Hunger seems to be a perpetual constant here in Xinjiang. After a quick shower, we head down in search of lunch. Except of course, we can’t. It’s just 9:30AM Xinjiang time, and the Pakistani restaurant we choose is still serving breakfast. We shrug, and just order parathas while Birdy has an omelette and Jorg a mutton kheema. This restaurant is run by a Pakistani in his late 40s. The decor is almost Xinjiang-style, and can seat maybe 15 on a really busy day. At another table are two other men. They glance at us, and immediately recognize that Birdy and I are Indians. One of the men is fairly garrulous. In his 20s, he speaks a heavily accented English, and what he speaks is heavily accented with his ego. A businessman apparently, he is now trying to learn Chinese on his own. He has his own method of learning a language, he claims. When we learns that Birdy and I work in the content writing field, he nods knowingly. Or so he does. “Design eh?” Birdy tries to say we do nothing with design. “We write for websites,” she adds. “Yes yes, I know. I also write. I have written a book, you know,” he says. I roll my eyes and wink at Jorg who is amused. I forget his name now – the fallacies of memory – and I didn’t enter this episode in my diary. Probably because I didn’t think he was worth remembering. I ignore him after a while, but Birdy continues to talk to him, sometimes in Hindi or in English. The food took a while to come, but it was worth it. Our man continues to offer his opinions on various issues unasked – he loves Vajyapee, believes he was the best thing that ever happened to India.
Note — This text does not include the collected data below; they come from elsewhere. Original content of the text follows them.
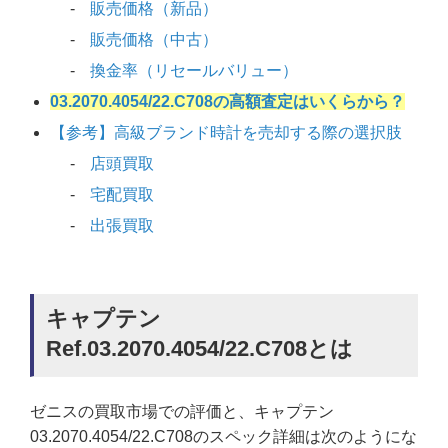
販売価格（新品）
販売価格（中古）
換金率（リセールバリュー）
03.2070.4054/22.C708の高額査定はいくらから？
【参考】高級ブランド時計を売却する際の選択肢
店頭買取
宅配買取
出張買取
キャプテン
Ref.03.2070.4054/22.C708とは
ゼニスの買取市場での評価と、キャプテン
03.2070.4054/22.C708のスペック詳細は次のようにな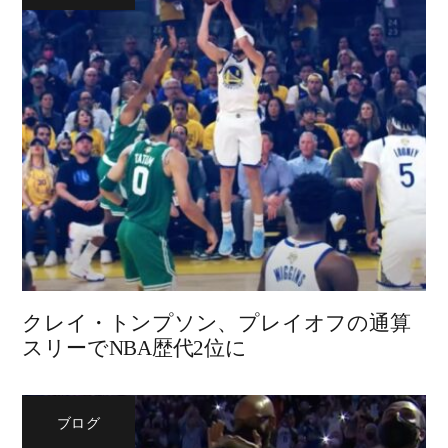
クレイ・トンプソン、プレイオフの通算
スリーでNBA歴代2位に
ブログ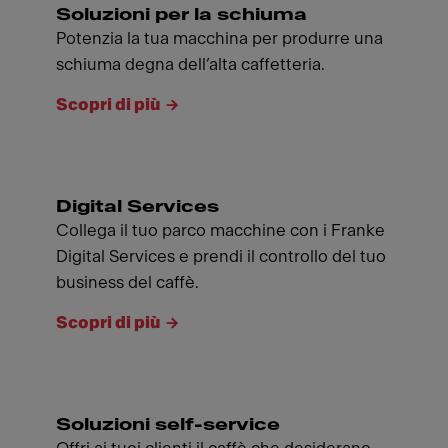
Soluzioni per la schiuma
Potenzia la tua macchina per produrre una
schiuma degna dell’alta caffetteria.
Scopri di più
Digital Services
Collega il tuo parco macchine con i Franke
Digital Services e prendi il controllo del tuo
business del caffè.
Scopri di più
Soluzioni self-service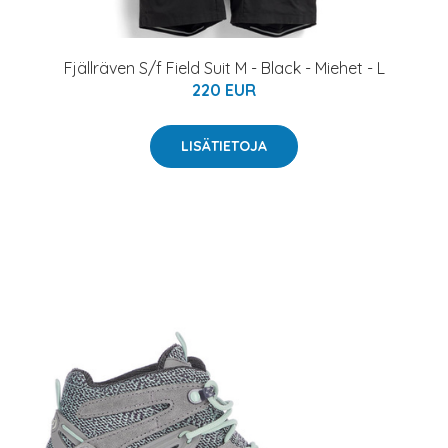
Fjällräven S/f Field Suit M - Black - Miehet - L
220 EUR
LISÄTIETOJA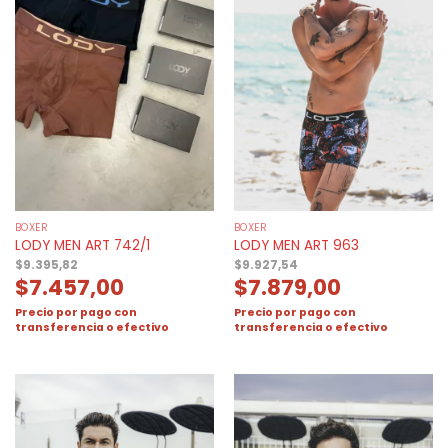
BOXER
BOXER
LODY MEN ART 742/1
LODY MEN ART 963
$
9.395,82
$
9.927,54
$
7.457,00
$
7.879,00
Precio por pago con
Precio por pago con
transferencia o efectivo
transferencia o efectivo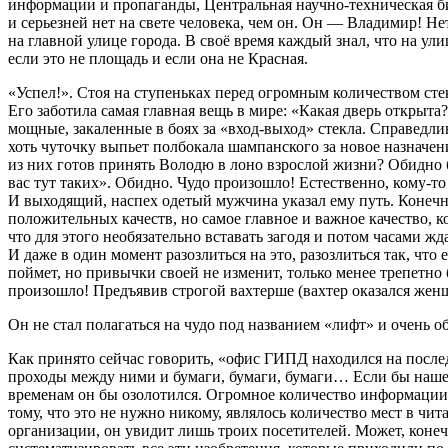
информации и пропаганды, Центральная научно-техническая би
и серьезней нет на свете человека, чем он. Он — Владимир! 
на главной улице города. В своё время каждый знал, что на ул
если это не площадь и если она не Красная.
«Успел!». Стоя на ступеньках перед огромным количеством стек
Его заботила самая главная вещь в мире: «Какая дверь открыта
мощные, закаленные в боях за «вход-выход» стекла. Справедлив
хоть чуточку выпьет полбокала шампанского за новое назначение
из них готов принять Володю в лоно взрослой жизни? Обидно бу
вас тут таких». Обидно. Чудо произошло! Естественно, кому-то 
И выходящий, наспех одетый мужчина указал ему путь. Конечн
положительных качеств, но самое главное и важное качество, ко
что для этого необязательно вставать загодя и потом часами жд
И даже в один момент разозлиться на это, разозлиться так, чт
поймет, но привычки своей не изменит, только менее трепетно 
произошло! Предъявив строгой вахтерше (вахтер оказался женщ
Он не стал полагаться на чудо под названием «лифт» и очень о
Как принято сейчас говорить, «офис ГИПД находился на после
проходы между ними и бумаги, бумаги, бумаги… Если бы нашелс
временам он бы озолотился. Огромное количество информации,
тому, что это не нужно никому, являлось количество мест в чи
организации, он увидит лишь троих посетителей. Может, конечн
He believes that the Pakistan cricket team deliberately lost the semi-final of the cricket World Cup to India. “We just wanted you guys to win, you know,” he says, all serious intent, dark brown eyes flashing. He throws a Chinese idiom at us, and when we fail to comprehend says that we have a long way to go in Chinese. That’s when I lose it. I know we have a long way to go in Chinese, but someone who says that he doesn’t even know the basic tones of the language, is not the one who should comment on our level of Chinese. I get up ready to leave, and then tell him that we will definitely send him an email, we also have his phone number, and we will keep in touch. Will he send us an email too? I ask, all in Chinese. He doesn’t obviously understand, and he just nods. Point made, I sail out. 😉 And Jorg can’t stop laughing.
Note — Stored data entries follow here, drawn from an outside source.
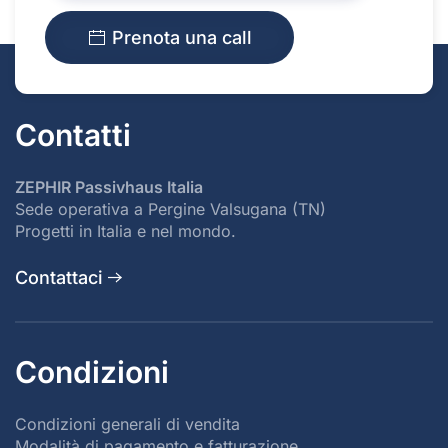
Prenota una call
Contatti
ZEPHIR Passivhaus Italia
Sede operativa a Pergine Valsugana (TN)
Progetti in Italia e nel mondo.
Contattaci
Condizioni
Condizioni generali di vendita
Modalità di pagamento e fatturazione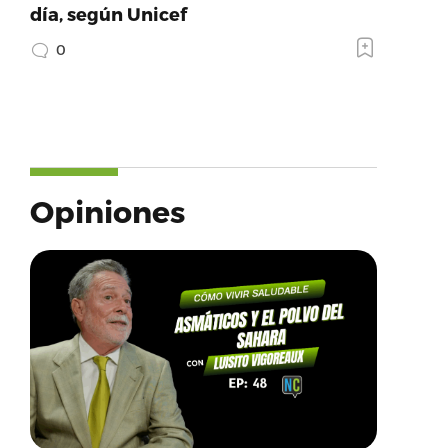
día, según Unicef
0
Opiniones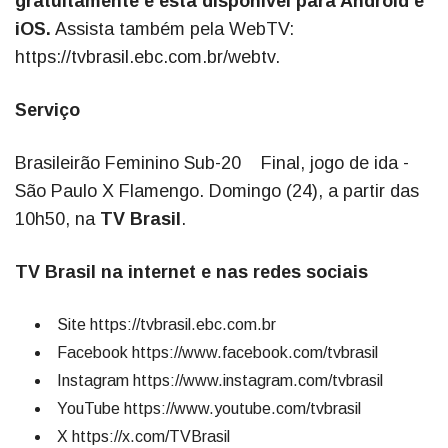
gratuitamente e está disponível para Android e
iOS.
Assista também pela WebTV:
https://tvbrasil.ebc.com.br/webtv.
Serviço
Brasileirão Feminino Sub-20 Final, jogo de ida -
São Paulo X Flamengo. Domingo (24), a partir das
10h50, na
TV Brasil
.
TV Brasil na internet e nas redes sociais
Site https://tvbrasil.ebc.com.br
Facebook https://www.facebook.com/tvbrasil
Instagram https://www.instagram.com/tvbrasil
YouTube https://www.youtube.com/tvbrasil
X https://x.com/TVBrasil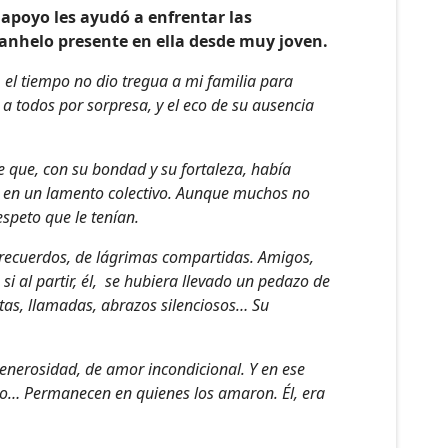
u apoyo les ayudó a enfrentar las
 anhelo presente en ella desde muy joven.
, el tiempo no dio tregua a mi familia para
a todos por sorpresa, y el eco de su ausencia
e que, con su bondad y su fortaleza, había
ó en un lamento colectivo. Aunque muchos no
espeto que le tenían.
de recuerdos, de lágrimas compartidas. Amigos,
i al partir, él, se hubiera llevado un pedazo de
tas, llamadas, abrazos silenciosos… Su
generosidad, de amor incondicional. Y en ese
odo… Permanecen en quienes los amaron. Él, era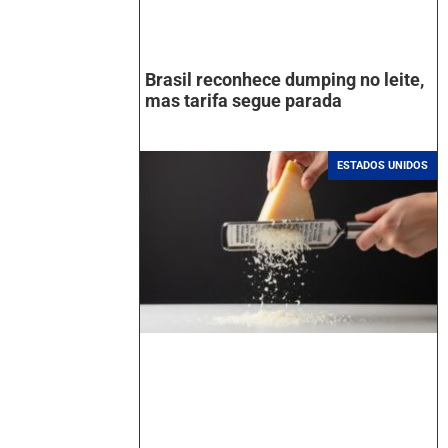
Brasil reconhece dumping no leite,
mas tarifa segue parada
ESTADOS UNIDOS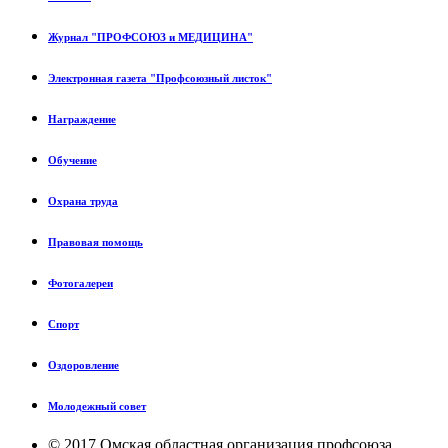
Журнал "ПРОФСОЮЗ и МЕДИЦИНА"
Электронная газета "Профсоюзный листок"
Награждение
Обучение
Охрана труда
Правовая помощь
Фотогалереи
Спорт
Оздоровление
Молодежный совет
© 2017 Омская областная организация профсоюза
A little while later, we go to John’s Cafe. And this time we meet the John after who the cafe is named! He turns out to be an affable man – knowledgeable, and well-traveled. The Cafe shuts down in winter, he says. Hardly any tourists, so he moves to his summer home in Qingdao by the beach. Speaking in excellent English, he says that he bought the house in Qingdao many years ago when real esate there was still cheap. I have been to Qingdao, and I know that the city is one of China’s best places to live – it has a marked German influence and a certain charm that the sea breeze brings to it. We book an overnight camping trip in the Taklamakan desert for 600Yuan, inclusive of all food, drink and the tents and sleeping bags. It should be fun, we think, and tomorrow we will go to the Karakoram Highway. Come evening, hunt for more food. More surly stares. More ignoring. We go to a restaurant, and ask for a no-meat version of noodles. Of course, they won’t make it. Then we tell Jorg that it isn’t fair he waits till we find someone willing to give us something that didn’t die and had legs. It takes a while to persuade him, but eventually, he agrees as we tell him that at least he must try the Kashgar food. He tells the waitress who barely gives him a look. And we sit at a very grimy table and wait. And wait. And wait. Other people who have come after us finish eating and leave. The waitress refuses to look at us. And the atmosphere is hostile. Eventually, we have had enough and get up leave. A man near the kitchen, who we assume is the boss, doesn’t need language to tell us what he thinks of us. Swatting us away as if we were flies. Another city I am starting to hate in Xinjiang.